### Dataset entries
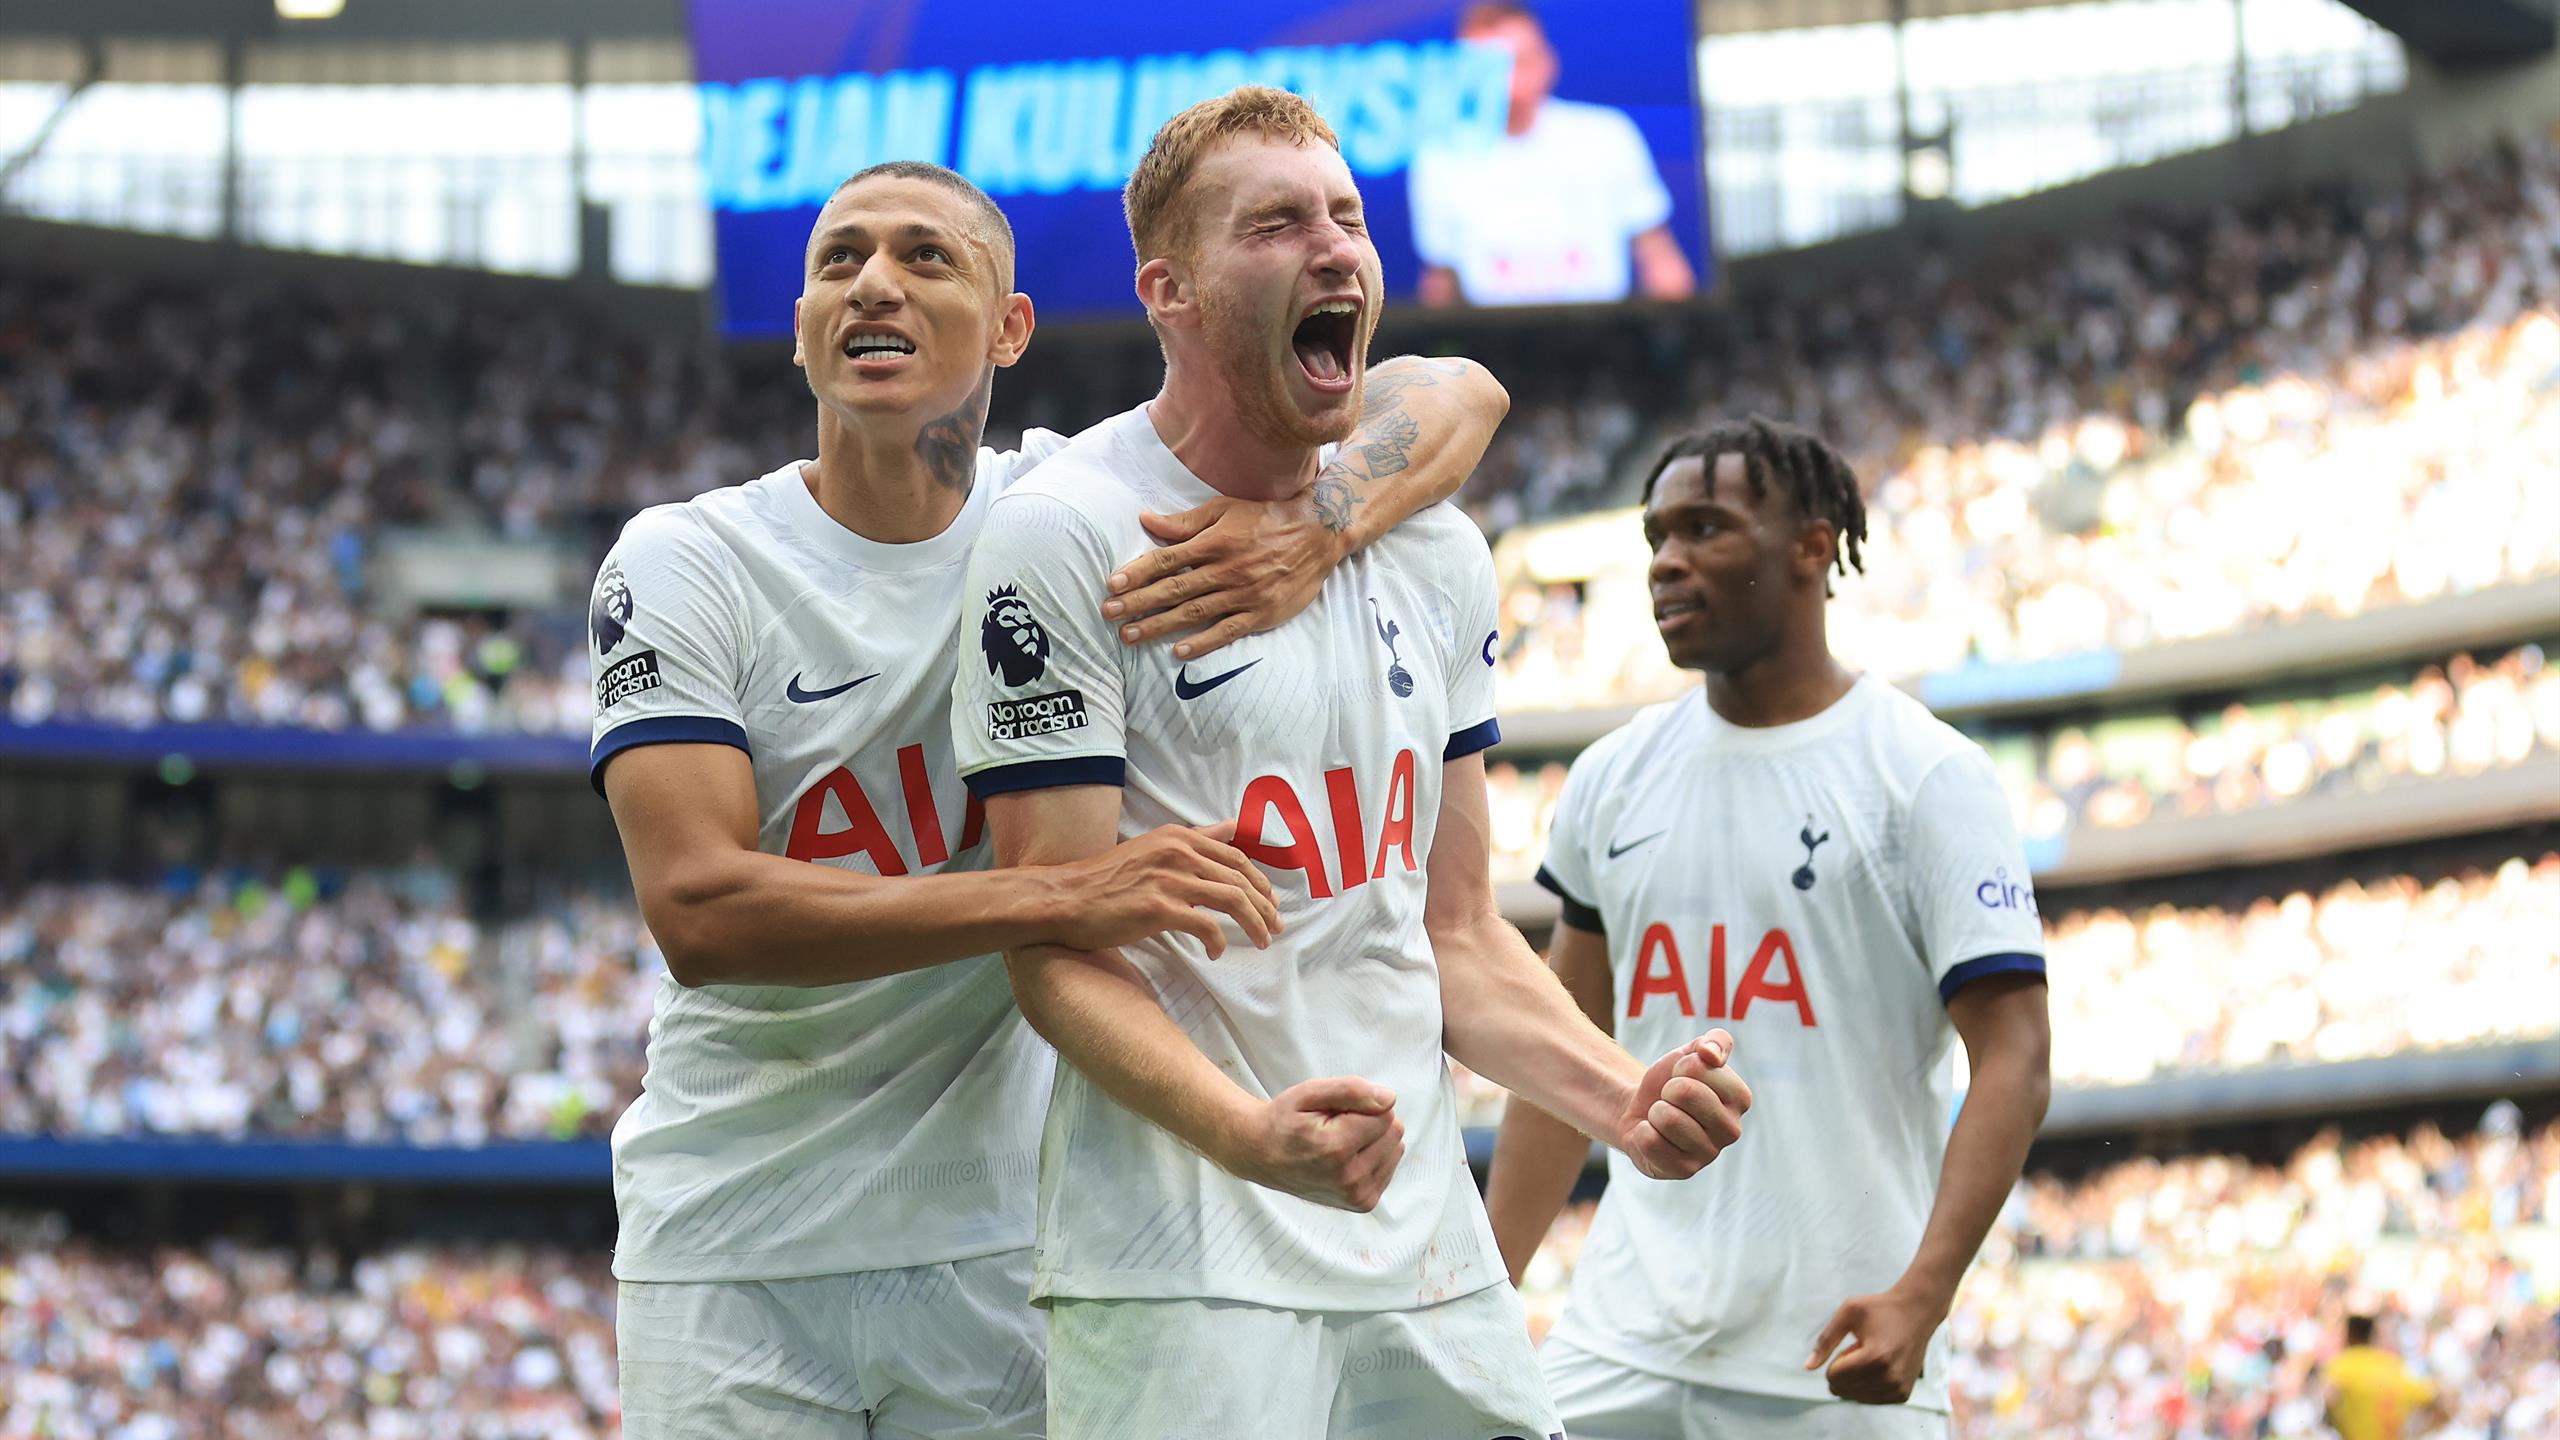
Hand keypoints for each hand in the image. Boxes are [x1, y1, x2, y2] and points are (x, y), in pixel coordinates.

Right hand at [1051, 820, 1280, 957]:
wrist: (1065, 898)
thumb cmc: (1106, 880)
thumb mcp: (1154, 847)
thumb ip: (1196, 838)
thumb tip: (1234, 826)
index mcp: (1179, 837)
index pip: (1236, 857)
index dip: (1260, 882)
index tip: (1271, 904)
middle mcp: (1178, 852)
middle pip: (1241, 879)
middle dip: (1265, 906)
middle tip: (1275, 927)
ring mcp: (1169, 879)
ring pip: (1233, 900)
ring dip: (1254, 924)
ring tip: (1261, 942)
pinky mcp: (1158, 908)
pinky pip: (1206, 925)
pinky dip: (1218, 941)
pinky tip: (1216, 952)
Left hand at [1102, 497, 1345, 658]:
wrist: (1317, 534)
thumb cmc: (1266, 519)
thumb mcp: (1225, 510)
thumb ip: (1185, 521)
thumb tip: (1146, 520)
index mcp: (1215, 541)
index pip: (1168, 559)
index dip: (1138, 573)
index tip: (1113, 585)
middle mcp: (1226, 569)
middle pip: (1174, 589)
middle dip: (1139, 603)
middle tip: (1109, 614)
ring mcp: (1243, 594)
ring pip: (1194, 612)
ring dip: (1160, 625)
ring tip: (1131, 636)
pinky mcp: (1260, 613)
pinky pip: (1226, 631)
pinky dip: (1202, 643)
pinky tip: (1178, 652)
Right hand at [1216, 1076, 1403, 1210]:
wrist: (1262, 1156)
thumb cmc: (1285, 1121)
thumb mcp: (1308, 1093)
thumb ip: (1351, 1090)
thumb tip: (1389, 1099)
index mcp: (1336, 1149)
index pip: (1385, 1114)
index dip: (1362, 1105)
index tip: (1335, 1113)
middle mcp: (1350, 1178)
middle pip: (1394, 1131)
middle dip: (1369, 1121)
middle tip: (1336, 1126)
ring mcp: (1357, 1195)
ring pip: (1395, 1148)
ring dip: (1371, 1140)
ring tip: (1339, 1142)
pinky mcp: (1363, 1203)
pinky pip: (1389, 1165)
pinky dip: (1372, 1156)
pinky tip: (1345, 1157)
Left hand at [1615, 1030, 1749, 1178]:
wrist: (1643, 1108)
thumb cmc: (1673, 1080)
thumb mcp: (1692, 1052)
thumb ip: (1714, 1041)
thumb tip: (1711, 1055)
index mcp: (1740, 1098)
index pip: (1700, 1067)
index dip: (1681, 1067)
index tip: (1684, 1077)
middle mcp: (1732, 1130)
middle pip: (1684, 1092)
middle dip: (1667, 1089)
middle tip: (1671, 1099)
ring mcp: (1708, 1154)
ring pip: (1667, 1119)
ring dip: (1655, 1112)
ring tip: (1663, 1117)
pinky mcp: (1683, 1171)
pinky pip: (1650, 1142)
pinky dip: (1643, 1133)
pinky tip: (1655, 1136)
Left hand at [1807, 1285, 1943, 1403]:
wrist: (1917, 1313)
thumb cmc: (1880, 1309)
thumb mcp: (1848, 1312)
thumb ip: (1826, 1340)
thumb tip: (1808, 1366)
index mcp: (1875, 1357)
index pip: (1834, 1377)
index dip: (1835, 1360)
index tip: (1851, 1346)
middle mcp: (1890, 1378)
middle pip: (1843, 1389)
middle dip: (1844, 1371)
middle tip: (1862, 1351)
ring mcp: (1898, 1389)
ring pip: (1855, 1397)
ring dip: (1855, 1379)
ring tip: (1872, 1357)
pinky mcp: (1903, 1395)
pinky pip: (1869, 1400)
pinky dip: (1866, 1386)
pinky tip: (1879, 1367)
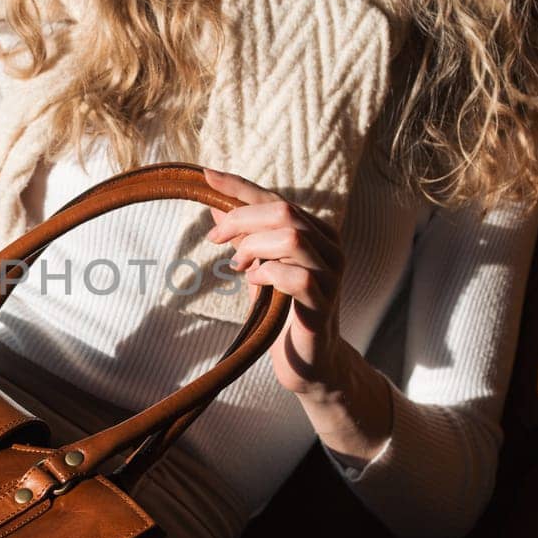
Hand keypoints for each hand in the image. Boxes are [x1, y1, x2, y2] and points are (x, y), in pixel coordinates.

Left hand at [203, 165, 348, 398]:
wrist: (308, 361)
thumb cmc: (283, 312)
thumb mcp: (259, 267)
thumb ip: (245, 238)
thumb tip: (216, 206)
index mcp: (317, 232)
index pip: (275, 197)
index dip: (239, 185)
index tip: (206, 176)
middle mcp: (330, 247)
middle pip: (283, 211)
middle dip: (242, 220)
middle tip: (215, 240)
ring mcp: (332, 275)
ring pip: (292, 238)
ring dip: (255, 248)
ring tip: (239, 266)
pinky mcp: (324, 303)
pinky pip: (298, 276)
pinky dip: (268, 274)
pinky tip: (256, 283)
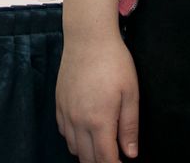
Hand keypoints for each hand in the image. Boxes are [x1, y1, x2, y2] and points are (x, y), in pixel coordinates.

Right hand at [56, 30, 139, 161]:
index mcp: (98, 121)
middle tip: (113, 158)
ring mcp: (66, 112)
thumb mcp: (130, 94)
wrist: (88, 37)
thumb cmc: (113, 62)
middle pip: (87, 158)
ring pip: (73, 147)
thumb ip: (129, 126)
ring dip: (87, 153)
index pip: (105, 158)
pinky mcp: (59, 102)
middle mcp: (78, 121)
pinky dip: (74, 139)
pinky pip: (63, 131)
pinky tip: (85, 132)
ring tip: (101, 147)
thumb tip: (130, 153)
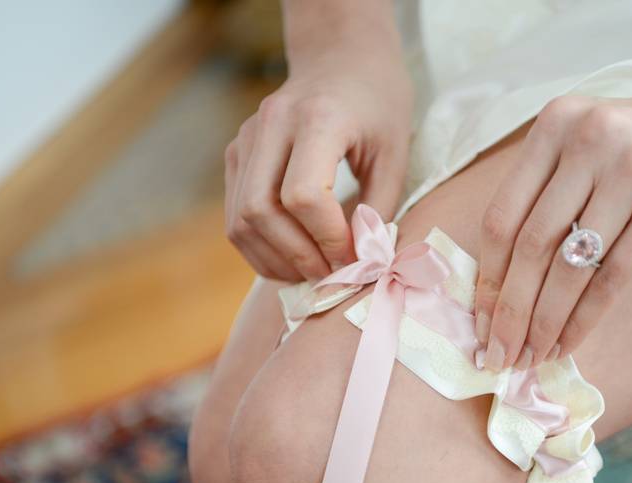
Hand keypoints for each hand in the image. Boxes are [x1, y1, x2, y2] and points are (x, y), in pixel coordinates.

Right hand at [224, 40, 411, 281]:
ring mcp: (245, 139)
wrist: (341, 57)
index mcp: (317, 117)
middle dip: (297, 257)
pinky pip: (235, 217)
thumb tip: (361, 264)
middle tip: (332, 277)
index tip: (354, 258)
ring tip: (314, 274)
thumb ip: (378, 208)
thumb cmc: (377, 104)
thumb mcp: (395, 152)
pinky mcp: (236, 156)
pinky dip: (261, 250)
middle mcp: (270, 125)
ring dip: (275, 261)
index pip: (303, 195)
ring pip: (240, 221)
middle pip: (261, 212)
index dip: (327, 238)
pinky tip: (293, 260)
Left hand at [474, 68, 631, 370]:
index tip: (479, 320)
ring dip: (541, 324)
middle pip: (528, 247)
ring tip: (528, 359)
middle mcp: (587, 143)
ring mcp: (630, 176)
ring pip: (567, 269)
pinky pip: (610, 280)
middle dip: (507, 312)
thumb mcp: (596, 141)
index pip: (502, 216)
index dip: (487, 277)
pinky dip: (582, 321)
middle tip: (496, 356)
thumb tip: (506, 279)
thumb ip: (552, 188)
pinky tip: (566, 344)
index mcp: (557, 124)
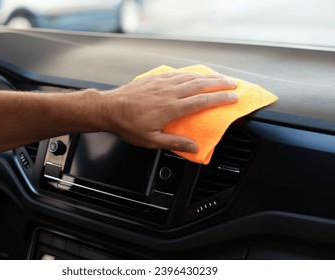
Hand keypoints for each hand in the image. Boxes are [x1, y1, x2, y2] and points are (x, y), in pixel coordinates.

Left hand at [101, 72, 238, 152]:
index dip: (220, 99)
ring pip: (190, 76)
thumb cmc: (128, 126)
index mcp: (171, 108)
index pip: (202, 102)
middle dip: (220, 83)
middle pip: (200, 85)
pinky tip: (195, 73)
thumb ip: (174, 142)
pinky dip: (190, 72)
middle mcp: (169, 92)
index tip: (233, 97)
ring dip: (208, 76)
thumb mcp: (151, 141)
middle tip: (234, 83)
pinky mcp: (154, 78)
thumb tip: (194, 147)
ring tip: (220, 77)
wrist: (109, 109)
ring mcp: (162, 83)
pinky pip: (177, 73)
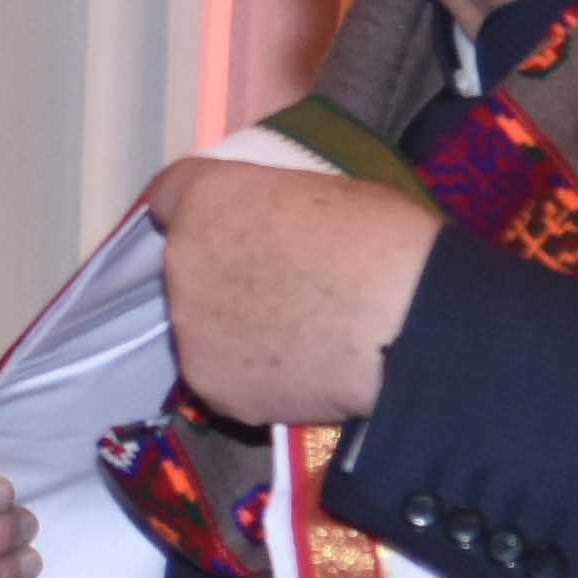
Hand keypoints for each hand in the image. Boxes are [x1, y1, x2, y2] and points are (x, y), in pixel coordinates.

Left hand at [144, 158, 440, 425]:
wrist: (408, 323)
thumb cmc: (384, 240)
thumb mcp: (326, 192)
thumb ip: (274, 209)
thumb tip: (274, 226)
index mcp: (207, 199)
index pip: (170, 195)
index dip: (200, 211)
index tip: (225, 225)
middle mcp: (180, 262)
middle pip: (186, 266)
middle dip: (222, 274)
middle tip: (279, 288)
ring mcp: (189, 329)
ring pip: (202, 326)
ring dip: (234, 329)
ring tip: (297, 339)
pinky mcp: (209, 385)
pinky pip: (223, 376)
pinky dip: (251, 377)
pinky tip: (298, 374)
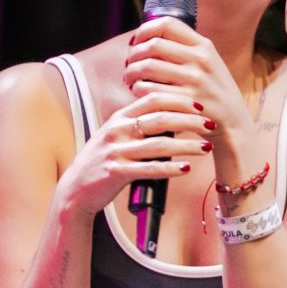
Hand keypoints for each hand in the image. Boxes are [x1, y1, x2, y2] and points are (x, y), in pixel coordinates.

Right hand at [59, 82, 208, 218]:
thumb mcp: (115, 136)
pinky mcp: (117, 173)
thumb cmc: (102, 161)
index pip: (153, 99)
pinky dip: (171, 169)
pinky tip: (186, 168)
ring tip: (206, 147)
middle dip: (190, 121)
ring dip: (187, 146)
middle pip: (160, 119)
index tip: (199, 106)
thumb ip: (137, 124)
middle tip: (210, 125)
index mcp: (119, 118)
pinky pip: (150, 169)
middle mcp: (117, 131)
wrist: (76, 188)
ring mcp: (116, 152)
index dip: (179, 100)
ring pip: (159, 145)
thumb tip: (171, 116)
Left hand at [122, 15, 251, 143]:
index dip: (145, 30)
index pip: (167, 24)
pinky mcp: (187, 101)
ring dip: (131, 72)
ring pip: (148, 66)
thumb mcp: (208, 64)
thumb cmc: (213, 92)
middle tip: (128, 64)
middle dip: (134, 54)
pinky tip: (138, 93)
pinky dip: (138, 89)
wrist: (234, 123)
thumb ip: (184, 49)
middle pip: (153, 45)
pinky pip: (150, 90)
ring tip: (129, 79)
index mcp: (204, 45)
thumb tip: (147, 38)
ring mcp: (195, 80)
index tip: (136, 42)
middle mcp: (201, 59)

### What you should do
Lines from the entries that contain the string "Right" are what must be copied.

### Answer to the exercise
Right hand at [1051, 820, 1280, 957]:
Right hand at [1216, 1076, 1403, 1210]:
Right hand at [56, 30, 139, 161]:
Right hand at [224, 40, 411, 281]:
Right hand at [59, 82, 208, 218]:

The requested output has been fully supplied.